4.5. Gene Regulatory Network (GRN) analysis
For the construction of the Gene Regulatory Network, 1KB upstream sequences of the unique DEGs (561, 2005, 2580) for GBC, HCC and ICC have been extracted using the RSAT (Regulatory Sequence Analysis Tools) database (Thomas-Chollier et al., 2008). PWMs (Position Weight Matrices) for all human TFs are obtained using the cis-BP database (Dimitrova et al., 2014). A PWM is a model reflecting the binding specificity of a TF and is used to scan the upstream sequences of the DEGs for establishing transcription factor-target gene interactions (Aerts, 2012). PWM scanning has been carried out using MEME suite (T. L. Bailey et al., 2009). The obtained TF-TG interactions are visualized using Cytoscapev3.8.2(Cline et al., 2007). The top 5 TFs are obtained for each cancer type (GBC, HCC, ICC) by sorting them based on degree and considered as hubs for subsequent analysis.
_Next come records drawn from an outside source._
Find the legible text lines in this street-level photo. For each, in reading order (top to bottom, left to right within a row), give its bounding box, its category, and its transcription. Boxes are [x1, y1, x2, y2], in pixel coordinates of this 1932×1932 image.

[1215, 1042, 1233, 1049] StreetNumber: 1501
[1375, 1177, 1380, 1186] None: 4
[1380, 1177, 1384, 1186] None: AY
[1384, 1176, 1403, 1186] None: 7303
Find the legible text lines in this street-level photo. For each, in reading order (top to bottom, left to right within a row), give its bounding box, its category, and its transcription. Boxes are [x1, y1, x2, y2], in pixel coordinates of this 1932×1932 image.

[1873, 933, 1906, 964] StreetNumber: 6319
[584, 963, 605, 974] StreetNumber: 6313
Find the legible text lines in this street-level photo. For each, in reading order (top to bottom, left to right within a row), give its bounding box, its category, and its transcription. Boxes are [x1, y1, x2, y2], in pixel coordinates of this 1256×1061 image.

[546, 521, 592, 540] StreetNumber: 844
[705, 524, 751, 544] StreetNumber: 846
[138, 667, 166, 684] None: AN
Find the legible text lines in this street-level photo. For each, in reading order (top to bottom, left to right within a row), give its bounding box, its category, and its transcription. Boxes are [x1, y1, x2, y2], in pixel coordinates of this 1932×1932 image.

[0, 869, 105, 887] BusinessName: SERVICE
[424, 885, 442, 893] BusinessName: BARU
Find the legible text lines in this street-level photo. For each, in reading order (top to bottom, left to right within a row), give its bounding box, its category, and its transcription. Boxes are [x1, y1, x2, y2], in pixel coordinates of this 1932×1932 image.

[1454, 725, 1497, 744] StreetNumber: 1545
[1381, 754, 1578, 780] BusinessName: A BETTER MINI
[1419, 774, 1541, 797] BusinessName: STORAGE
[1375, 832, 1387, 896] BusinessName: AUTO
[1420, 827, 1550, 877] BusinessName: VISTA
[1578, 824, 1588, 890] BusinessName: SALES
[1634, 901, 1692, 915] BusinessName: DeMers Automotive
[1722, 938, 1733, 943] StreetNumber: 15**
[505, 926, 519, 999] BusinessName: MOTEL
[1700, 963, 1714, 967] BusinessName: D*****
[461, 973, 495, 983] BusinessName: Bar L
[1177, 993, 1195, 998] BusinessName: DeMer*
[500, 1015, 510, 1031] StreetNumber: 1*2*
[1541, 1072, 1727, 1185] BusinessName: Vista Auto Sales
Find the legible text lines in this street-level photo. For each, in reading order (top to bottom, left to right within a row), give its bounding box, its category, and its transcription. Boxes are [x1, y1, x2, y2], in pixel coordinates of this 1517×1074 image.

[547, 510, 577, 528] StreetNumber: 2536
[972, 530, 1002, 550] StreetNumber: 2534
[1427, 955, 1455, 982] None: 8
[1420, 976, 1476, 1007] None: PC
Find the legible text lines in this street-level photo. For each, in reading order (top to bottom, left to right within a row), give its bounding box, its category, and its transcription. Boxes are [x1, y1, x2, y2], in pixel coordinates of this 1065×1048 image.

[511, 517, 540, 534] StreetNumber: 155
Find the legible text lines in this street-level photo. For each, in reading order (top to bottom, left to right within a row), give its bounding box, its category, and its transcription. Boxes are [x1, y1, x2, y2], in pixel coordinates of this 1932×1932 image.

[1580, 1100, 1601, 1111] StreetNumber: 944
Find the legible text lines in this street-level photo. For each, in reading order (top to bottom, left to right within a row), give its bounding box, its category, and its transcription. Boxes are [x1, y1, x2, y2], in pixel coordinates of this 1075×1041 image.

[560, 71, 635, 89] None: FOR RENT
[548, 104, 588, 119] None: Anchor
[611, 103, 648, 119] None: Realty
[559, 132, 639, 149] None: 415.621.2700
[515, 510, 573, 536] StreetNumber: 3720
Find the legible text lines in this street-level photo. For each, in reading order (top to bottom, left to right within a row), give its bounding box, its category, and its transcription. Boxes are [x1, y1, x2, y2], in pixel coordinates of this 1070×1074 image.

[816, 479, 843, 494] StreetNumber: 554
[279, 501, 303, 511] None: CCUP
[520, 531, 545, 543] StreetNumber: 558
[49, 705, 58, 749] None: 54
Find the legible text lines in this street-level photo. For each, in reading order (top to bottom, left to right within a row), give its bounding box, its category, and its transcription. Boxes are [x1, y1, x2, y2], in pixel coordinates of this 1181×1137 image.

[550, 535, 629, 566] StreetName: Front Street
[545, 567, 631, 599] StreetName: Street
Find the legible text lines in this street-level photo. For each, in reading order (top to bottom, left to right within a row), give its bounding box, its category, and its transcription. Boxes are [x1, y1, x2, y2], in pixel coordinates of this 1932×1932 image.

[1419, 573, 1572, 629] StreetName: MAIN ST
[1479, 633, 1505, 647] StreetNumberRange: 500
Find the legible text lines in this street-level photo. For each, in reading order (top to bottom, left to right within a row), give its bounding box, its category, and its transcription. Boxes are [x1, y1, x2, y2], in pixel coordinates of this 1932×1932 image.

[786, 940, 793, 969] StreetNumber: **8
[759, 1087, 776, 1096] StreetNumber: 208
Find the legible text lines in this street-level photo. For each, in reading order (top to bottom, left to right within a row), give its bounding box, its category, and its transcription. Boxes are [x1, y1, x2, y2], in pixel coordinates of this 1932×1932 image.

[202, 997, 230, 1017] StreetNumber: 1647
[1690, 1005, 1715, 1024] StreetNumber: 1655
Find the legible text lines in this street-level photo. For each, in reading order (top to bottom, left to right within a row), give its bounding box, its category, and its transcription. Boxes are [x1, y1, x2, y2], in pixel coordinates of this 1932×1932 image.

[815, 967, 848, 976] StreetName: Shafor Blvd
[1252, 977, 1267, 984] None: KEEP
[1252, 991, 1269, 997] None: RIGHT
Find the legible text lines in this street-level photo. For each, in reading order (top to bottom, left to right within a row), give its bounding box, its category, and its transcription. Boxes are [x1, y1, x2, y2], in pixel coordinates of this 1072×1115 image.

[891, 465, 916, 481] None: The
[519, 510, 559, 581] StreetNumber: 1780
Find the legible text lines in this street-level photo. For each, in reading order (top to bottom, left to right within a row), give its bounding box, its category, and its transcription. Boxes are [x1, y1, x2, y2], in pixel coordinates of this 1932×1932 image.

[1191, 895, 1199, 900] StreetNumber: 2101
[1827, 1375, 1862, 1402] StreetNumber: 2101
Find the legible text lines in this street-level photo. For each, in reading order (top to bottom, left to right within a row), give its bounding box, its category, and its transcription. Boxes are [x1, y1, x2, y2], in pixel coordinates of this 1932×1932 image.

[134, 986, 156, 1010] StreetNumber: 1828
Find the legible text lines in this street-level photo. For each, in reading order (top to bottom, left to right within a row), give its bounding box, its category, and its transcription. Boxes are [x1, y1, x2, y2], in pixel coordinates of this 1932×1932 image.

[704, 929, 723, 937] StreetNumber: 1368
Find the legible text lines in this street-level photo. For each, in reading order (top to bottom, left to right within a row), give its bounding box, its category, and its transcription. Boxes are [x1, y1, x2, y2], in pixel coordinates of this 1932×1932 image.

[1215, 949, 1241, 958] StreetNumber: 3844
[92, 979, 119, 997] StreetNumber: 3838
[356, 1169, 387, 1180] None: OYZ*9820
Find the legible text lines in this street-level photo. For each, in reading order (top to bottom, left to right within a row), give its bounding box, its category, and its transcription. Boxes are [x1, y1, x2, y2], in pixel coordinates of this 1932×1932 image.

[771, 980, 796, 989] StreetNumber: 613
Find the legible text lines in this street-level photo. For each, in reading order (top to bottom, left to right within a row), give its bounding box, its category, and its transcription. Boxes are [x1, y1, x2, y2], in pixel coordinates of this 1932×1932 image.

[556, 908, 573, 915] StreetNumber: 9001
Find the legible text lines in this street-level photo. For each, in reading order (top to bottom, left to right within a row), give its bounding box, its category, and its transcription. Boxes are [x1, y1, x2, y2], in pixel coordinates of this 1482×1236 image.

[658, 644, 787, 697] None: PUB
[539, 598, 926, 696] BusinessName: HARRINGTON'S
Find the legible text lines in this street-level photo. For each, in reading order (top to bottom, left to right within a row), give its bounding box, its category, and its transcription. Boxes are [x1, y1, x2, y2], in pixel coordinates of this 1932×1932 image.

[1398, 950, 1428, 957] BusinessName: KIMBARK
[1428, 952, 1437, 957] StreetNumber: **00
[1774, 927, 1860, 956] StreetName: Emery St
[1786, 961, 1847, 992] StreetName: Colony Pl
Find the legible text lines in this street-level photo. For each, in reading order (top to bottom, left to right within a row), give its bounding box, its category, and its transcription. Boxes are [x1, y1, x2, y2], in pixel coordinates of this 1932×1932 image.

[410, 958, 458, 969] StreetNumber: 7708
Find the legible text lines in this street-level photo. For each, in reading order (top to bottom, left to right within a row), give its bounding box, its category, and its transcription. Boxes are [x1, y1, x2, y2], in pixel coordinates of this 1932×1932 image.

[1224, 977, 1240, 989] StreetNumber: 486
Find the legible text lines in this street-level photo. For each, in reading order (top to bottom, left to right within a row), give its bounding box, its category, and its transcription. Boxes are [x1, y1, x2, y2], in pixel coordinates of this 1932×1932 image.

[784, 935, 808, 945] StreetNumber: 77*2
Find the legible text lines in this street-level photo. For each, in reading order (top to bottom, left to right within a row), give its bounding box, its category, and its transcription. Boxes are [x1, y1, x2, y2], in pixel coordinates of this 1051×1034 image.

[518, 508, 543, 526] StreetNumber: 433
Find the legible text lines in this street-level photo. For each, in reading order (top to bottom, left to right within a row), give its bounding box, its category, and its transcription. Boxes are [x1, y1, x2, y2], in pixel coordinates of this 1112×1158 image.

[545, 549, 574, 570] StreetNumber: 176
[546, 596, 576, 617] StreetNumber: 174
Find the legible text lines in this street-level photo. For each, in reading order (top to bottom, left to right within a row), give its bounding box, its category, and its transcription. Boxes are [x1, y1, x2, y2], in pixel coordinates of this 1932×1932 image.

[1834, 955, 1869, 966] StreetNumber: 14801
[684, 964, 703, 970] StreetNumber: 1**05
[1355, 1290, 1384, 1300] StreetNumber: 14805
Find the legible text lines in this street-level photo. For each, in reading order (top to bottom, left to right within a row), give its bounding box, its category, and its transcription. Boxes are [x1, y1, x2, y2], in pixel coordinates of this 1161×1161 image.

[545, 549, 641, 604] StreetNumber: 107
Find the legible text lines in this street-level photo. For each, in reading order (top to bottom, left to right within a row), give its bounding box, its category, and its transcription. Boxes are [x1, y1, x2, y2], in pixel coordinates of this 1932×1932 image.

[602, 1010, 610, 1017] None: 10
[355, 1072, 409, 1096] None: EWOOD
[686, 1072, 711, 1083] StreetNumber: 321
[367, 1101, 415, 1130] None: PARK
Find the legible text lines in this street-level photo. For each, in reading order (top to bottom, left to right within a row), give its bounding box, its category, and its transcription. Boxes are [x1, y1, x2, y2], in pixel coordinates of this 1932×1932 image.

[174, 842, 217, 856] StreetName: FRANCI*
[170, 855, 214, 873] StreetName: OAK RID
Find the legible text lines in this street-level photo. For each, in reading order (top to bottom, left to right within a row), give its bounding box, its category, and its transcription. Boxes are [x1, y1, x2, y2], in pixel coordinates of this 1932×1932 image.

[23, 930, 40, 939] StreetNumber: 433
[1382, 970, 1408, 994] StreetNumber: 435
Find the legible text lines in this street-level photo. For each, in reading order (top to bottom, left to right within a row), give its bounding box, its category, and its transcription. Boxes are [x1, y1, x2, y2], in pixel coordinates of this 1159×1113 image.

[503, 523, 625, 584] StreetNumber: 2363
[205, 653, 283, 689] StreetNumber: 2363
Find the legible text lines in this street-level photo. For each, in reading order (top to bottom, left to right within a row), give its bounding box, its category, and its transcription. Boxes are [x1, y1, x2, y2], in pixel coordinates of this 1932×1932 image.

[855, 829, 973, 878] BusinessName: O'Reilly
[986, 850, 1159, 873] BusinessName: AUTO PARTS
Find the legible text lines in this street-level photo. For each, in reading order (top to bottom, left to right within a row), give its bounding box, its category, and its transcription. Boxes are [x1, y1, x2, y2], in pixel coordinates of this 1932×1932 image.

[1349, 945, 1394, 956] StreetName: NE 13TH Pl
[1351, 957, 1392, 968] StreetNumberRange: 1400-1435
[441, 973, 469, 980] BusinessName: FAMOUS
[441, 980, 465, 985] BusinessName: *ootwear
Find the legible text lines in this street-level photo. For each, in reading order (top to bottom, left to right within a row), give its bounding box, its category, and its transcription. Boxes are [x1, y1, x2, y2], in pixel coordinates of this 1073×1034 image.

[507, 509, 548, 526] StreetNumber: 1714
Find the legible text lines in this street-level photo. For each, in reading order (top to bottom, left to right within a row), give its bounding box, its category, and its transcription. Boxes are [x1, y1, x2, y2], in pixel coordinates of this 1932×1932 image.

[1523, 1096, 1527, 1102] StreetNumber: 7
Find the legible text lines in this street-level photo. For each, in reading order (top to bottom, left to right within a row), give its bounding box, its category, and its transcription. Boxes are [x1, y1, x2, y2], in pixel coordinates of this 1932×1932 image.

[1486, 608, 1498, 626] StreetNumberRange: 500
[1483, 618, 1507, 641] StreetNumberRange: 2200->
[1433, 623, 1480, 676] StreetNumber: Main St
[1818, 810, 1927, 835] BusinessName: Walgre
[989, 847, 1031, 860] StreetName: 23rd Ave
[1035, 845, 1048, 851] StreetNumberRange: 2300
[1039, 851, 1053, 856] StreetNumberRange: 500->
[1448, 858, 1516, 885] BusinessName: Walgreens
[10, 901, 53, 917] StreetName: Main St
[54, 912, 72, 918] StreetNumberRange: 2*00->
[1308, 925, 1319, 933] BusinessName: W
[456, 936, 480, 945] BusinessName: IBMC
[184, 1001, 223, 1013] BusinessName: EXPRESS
4.6. Gene expression validation of the hub genes and TFs
The Gene Expression Profiling Interactive Analysis (GEPIA) database has been used for validation of the expression of hub genes identified from WGCNA analysis and TRN analysis. GEPIA is a web server that gives customizable interactive analysis of the gene expression based on The Cancer Genome Atlas (TCGA) and GTEx data. For the validation of hub genes, we considered fold change value > 2 and p-value < 0.01 as statistically significant. We evaluated genetic alterations such as mutations and copy number alterations linked with the potential hub genes and TFs using cBioPortal database (https://www.cbioportal.org/). The results generated from cBioPortal were visualized as OncoPrint.
Author contribution
P.B and D.K.B contributed to the conceptualization and study design; P.B and D.K.B participated in the methodology; N.R and R.L analyzed the data; N.R and R.L contributed to the draft preparation. All the authors edited and approved the final version of the manuscript. All authors have read and agreed to the published version of the manuscript.
Conflict of interest
The authors contributed to this manuscript declare no conflict of interests.
Dataset availability
The datasets used for this study are available at NCBI-GEO database (GEO Accession No. GSE139682, GSE105130 and GSE119336).
Supplementary Data
Supplementary Figure S1: sDEGs obtained through DESeq2+EdgeR consensus for GBC, HCC, and ICC.
Supplementary Figure S2: Functional enrichment analysis. Biological processes (left) & KEGG pathways (right) associated with unique DEGs of (a) GBC, (b) HCC,&(c) ICC.
Supplementary Figure S3: Overlapping sDEG analysis. (a) Heatmap constructed using log2FC values of 256 overlapping sDEGs between GBC, HCC, and ICC. (b) Significant biological processes associated with overlapping sDEGs.
Supplementary Figure S4: β power value for cancer (left) and control (right) gene co-expression network construction for GBC, HCC, and ICC.
Supplementary Tables
Table S1: Details of 3 datasets – GSE139682 for GBC, GSE105130 for HCC and GSE119336 for ICC downloaded from the ENA database in Fastq format,
Table S2: Z-summary preservation of modules in GBC, HCC, and ICC network.
Table S3: Identification of hub TFs through TF-TG network analysis
Acknowledgement
Dr. Pankaj Barah would like to acknowledge Department of Biotechnology, Government of India for providing the Ramalingaswami Re-entry Fellowship grant.